Intel has dropped one hell of a package on our doorsteps today and we’ve made it through all of the architecture, but can we make sense of their marketing? We kid, we kid, it’s not all that bad.

Intel wants to shift all Pentium 4s over to Prescott as soon as possible, mostly because once production ramps up it will be cheaper for Intel to make a 112 mm^2 Prescott than it is for them to make a 131 mm^2 Northwood. Therefore Prescott launches at clock speeds that are equivalent to currently available Northwoods.

In Intel’s usual style, if there are two different cores with the same clock speed Intel will use a single letter to differentiate them. In the case of Prescott the magic letter is ‘E’, so all ‘E’ processors will mean they are Prescott based.

Prescott is being launched today at four clock speeds, giving us the following:

Pentium 4 3.40E
Pentium 4 3.20E
Pentium 4 3.00E
Pentium 4 2.80E

But don’t get too excited, the 3.40E chip isn’t actually available yet and to make up for that fact Intel also released a Northwood based 3.40GHz Pentium 4. The Northwood based Pentium 4 3.40GHz is currently available, but within the coming months you’ll see them replaced with Prescott based 3.40Es.

In an interesting move by Intel, Northwoods and Prescotts at the same clock speed will be priced identically. Intel is hoping that the price parity will make people choose Prescott over Northwood (why not? You get twice as much cache for free!) but this policy also works in our favor. In order for most vendors to get rid of Northwood inventory you can expect prices to be cheaper than Prescotts.

With a BIOS update these ‘E’ CPUs will work on currently 875/865 motherboards, but check with your motherboard manufacturer first to make sure. We will have a motherboard compatibility article out as soon as possible to document any combinations you should stay away from.

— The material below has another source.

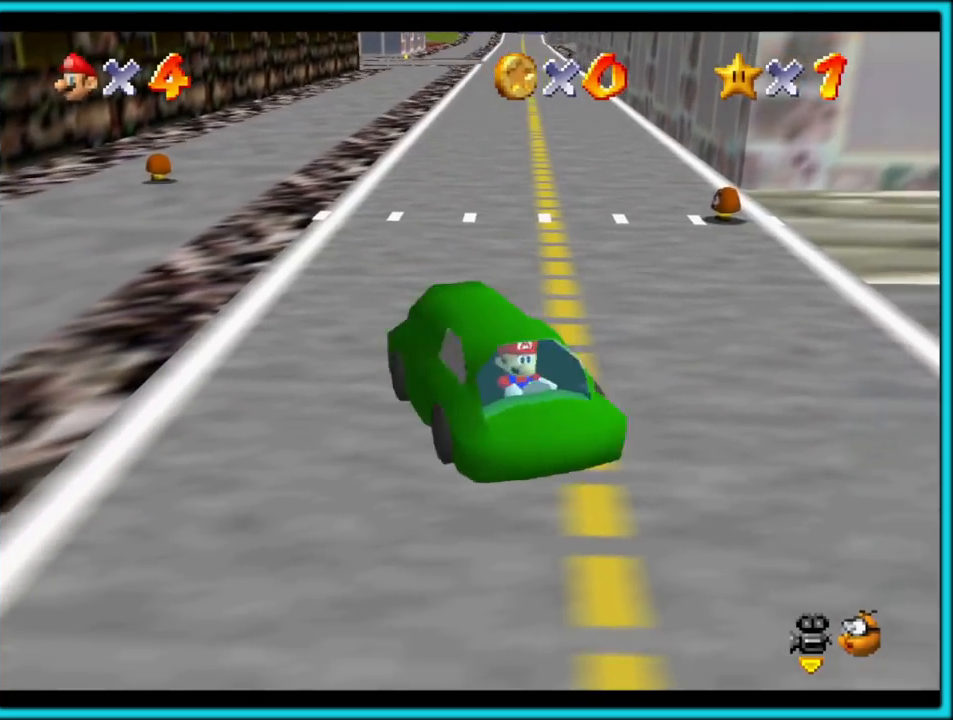
{"buttons": [], "left_stick": "up-right", "button_events": []}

Today Intel is also introducing the Pentium 4 Extreme Edition running at 3.4GHz. This EE is based on the same 0.13-micron process as its predecessor; although there are currently no plans for a 90nm Extreme Edition you can expect one to appear once Prescott begins to approach Extreme Edition performance.

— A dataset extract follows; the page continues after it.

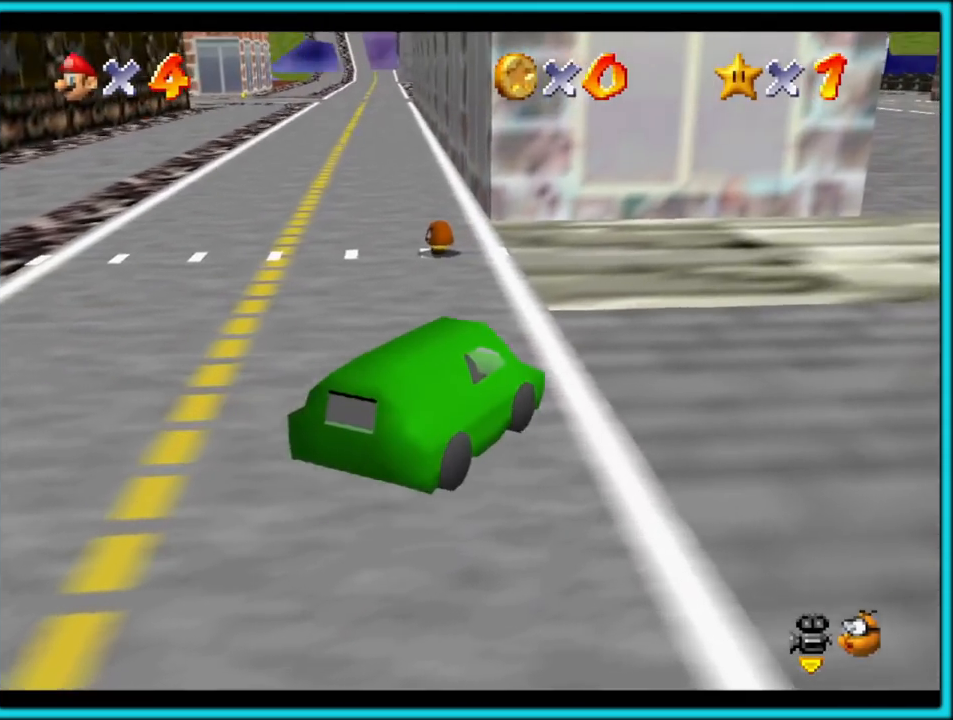
{"buttons": [], "left_stick": "up", "button_events": []}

Availability, Yields and Overclocking

Intel’s 90nm fabs are working hard at cranking out Prescotts as fast as possible, but as is the case at the start of any ramp there will be supply issues. We are hearing that widespread availability of chips in the channel for people like us to order won’t be until March 1st, although you should be able to find OEMs with systems available immediately.

We are also hearing from reliable sources that the current steppings of Prescotts coming out of the fabs are performing very well. To get an idea for what sort of headroom to expect we conducted some informal overclocking tests on our Pentium 4 3.20E that we had for testing.

We conducted all tests using just air cooling and we kept the CPU voltage at its default of 1.385V:

An effortless overclock gave us 3.72GHz; we could POST at 4GHz but we didn’t want to showcase what was ultimately possible with Prescott, rather what was easily attainable without increasing voltages.

Intel could have launched Prescott at higher clock speeds than they did, however it seems that their desire to produce as many mainstream Prescotts as possible (2.80E in particular) won out in this case.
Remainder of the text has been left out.